Sözünü ettiğimiz bir virüse karşı aşı geliştirme peşinde uluslar. Amerika, Rusya, Çin ve Almanya, istenen aşıyı buldu. Bilim adamlarının süzgecinden de geçti.
Biz de Çin ile anlaştık. Aşı henüz gelmedi, siz bu yazıyı okuyuncaya kadar belki gelmiş olur.
Büyük Atatürk, 1930’lu yılarda, Refik Saydam’ın öncülüğünde, Türkiye’yi kasıp kavuran; Sıtma, Verem, Kolera, Çiçek, Kızamık, Kızılcık gibi hastalıklarının aşılarını bulmak için Hıfzıssıhha Enstitüsünü kurdurmuştu. O yıllardan sonra sözünü ettiğimiz hastalıklar ortadan kalktı.
Aradan 100 yıla yakın bir süre geçti. Biz Korona Virüs aşısını bulmak için uğraşıp duruyoruz.
Ülkeyi yönetenlerin marifetlerinden biri de, 1930’larda kurulan bu enstitüyü kapatmak oldu.
Niye?
Atatürk kurdurduğu için.
Kapattığınız Enstitünün yerine yenisini koyup, sonra kapatamaz mıydınız?
Yenisini yapmaya akılları ermedi.
İşlediğim bu konuyla bağlantı kurmak için çok farklı bir olayı aktarmak istiyorum.
Yıl 1954 seçimlerinin arifesi. Trabzon’dayız. Düzenlenen mitingleri izliyoruz. Önce Demokrat Parti hatipleri konuştu. Konuşmacılar; Başbakan Adnan Menderes, TBMM Başkanı Refik Koraltan ve diğerleri. CHP’ye ağır ithamlarda bulundular. 1923’le 1950 arasından geçen 27 yılda ülkeye hiçbir hizmet yapılmadığını söylediler. Oysa o dönemde kendileri de hükümetteydi. Celal Bayar Başbakanlık, Bakanlık yaptı. Adnan Menderes, CHP Milletvekili ve parti müfettişliği görevlerinde bulunmuştu.
Sonra, CHP’li hatipler kürsüye geldi. Bunlar da; Faik Ahmet Barutça, Cemal Reşit Eyüboğlu ve diğerleriydi.
Şimdi, yazının baş tarafı ile bağlantı kurduğum yere geliyorum.
Faik Ahmet Barutçu dedi ki; “Sizin döneminizde şu, şu yatırımlar yapıldı. Sizin gibi inkâr etmiyoruz. Allah razı olsun diyoruz. Ama 1923’de 1950’ye kadar da yapılan fabrikaları, tesisleri, hizmetleri görmezden gelemezsiniz.”

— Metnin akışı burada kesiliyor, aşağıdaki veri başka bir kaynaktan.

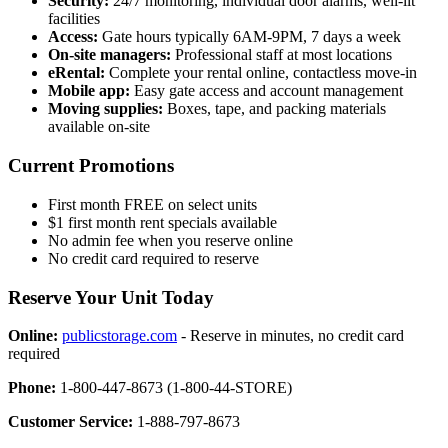
Security:
24/7 monitoring, individual door alarms, well-lit
facilities
Access:
Gate hours typically 6AM-9PM, 7 days a week
On-site managers:
Professional staff at most locations
eRental:
Complete your rental online, contactless move-in
Mobile app:
Easy gate access and account management
Moving supplies:
Boxes, tape, and packing materials
available on-site
Current Promotions
First month FREE on select units
$1 first month rent specials available
No admin fee when you reserve online
No credit card required to reserve
Reserve Your Unit Today
Online:
publicstorage.com
- Reserve in minutes, no credit card
required
Phone:
1-800-447-8673 (1-800-44-STORE)
Customer Service:
1-888-797-8673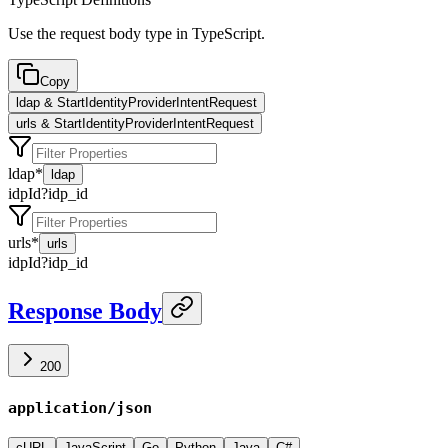
Use the request body type in TypeScript.
Copy
ldap & StartIdentityProviderIntentRequest
urls & StartIdentityProviderIntentRequest
ldap
*
ldap
idpId
?
idp_id
urls
*
urls
idpId
?
idp_id
Response Body
200
application/json
cURL
JavaScript
Go
Python
Java
C#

Ak Parti döneminde bir şey yapılmadı mı? Çok şey yapıldı. Kendi dönemlerinden önce de yapılanları birer, birer satılar. Hiç olmazsa, sattıklarını yapanları hayırla yâd etsinler ve satıyorlarsa sattılar.
1950-1960 döneminde de, Demirel, Ecevit, Erbakan, Özal dönemlerinde de çok hizmetler yapıldı, çok eserler kazandırıldı bu ülkeye. Niye inkâr edelim.

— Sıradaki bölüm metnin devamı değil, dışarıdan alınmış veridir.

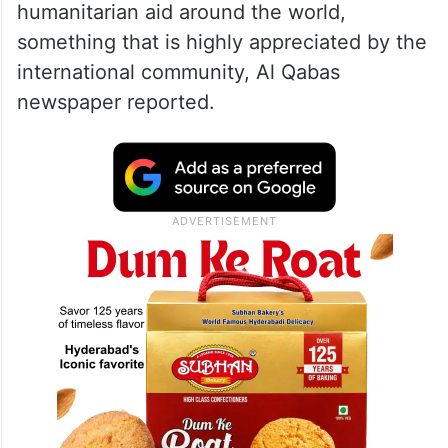
humanitarian aid around the world,
something that is highly appreciated by the
international community, Al Qabas
newspaper reported.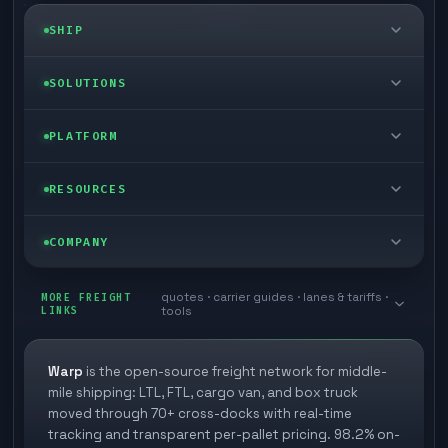
SHIP
LTL freight
SOLUTIONS
FTL freight
Enterprise
PLATFORM
Cargo van
Managed freight
Self-serve
RESOURCES
Box truck
Zone skipping
Free freight tools
Blog
COMPANY
Cross-dock network
Pool distribution
Warp TMS (free for shippers)
Customer stories
Book a meeting
quotes · carrier guides · lanes & tariffs ·
Last mile delivery
MORE FREIGHT
Store replenishment
LINKS
tools
TMS integrations
Research
Contact
Ecommerce freight
Vendor consolidation
Automate from your WMS
White papers
Warp
is the open-source freight network for middle-
Careers
mile shipping: LTL, FTL, cargo van, and box truck
Industries
3PL partner platform
FAQs
moved through 70+ cross-docks with real-time
Carrier signup
tracking and transparent per-pallet pricing. 98.2% on-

Eğer, sık sık kötüledikleri 1950 öncesi dönemlerde (Atatürk döneminde) yapılanlar dursaydı ve günümüzde de onlara yenileri eklenseydi. Asgari ücreti 3 bin liranın üstüne çıkarmamak için bu kadar çaba harcanmaz, korona virüs aşısı bulmak için de aylarca uğraşmazdık.
Geçmişi inkâr ederek, kötüleyerek bir yere varamayız.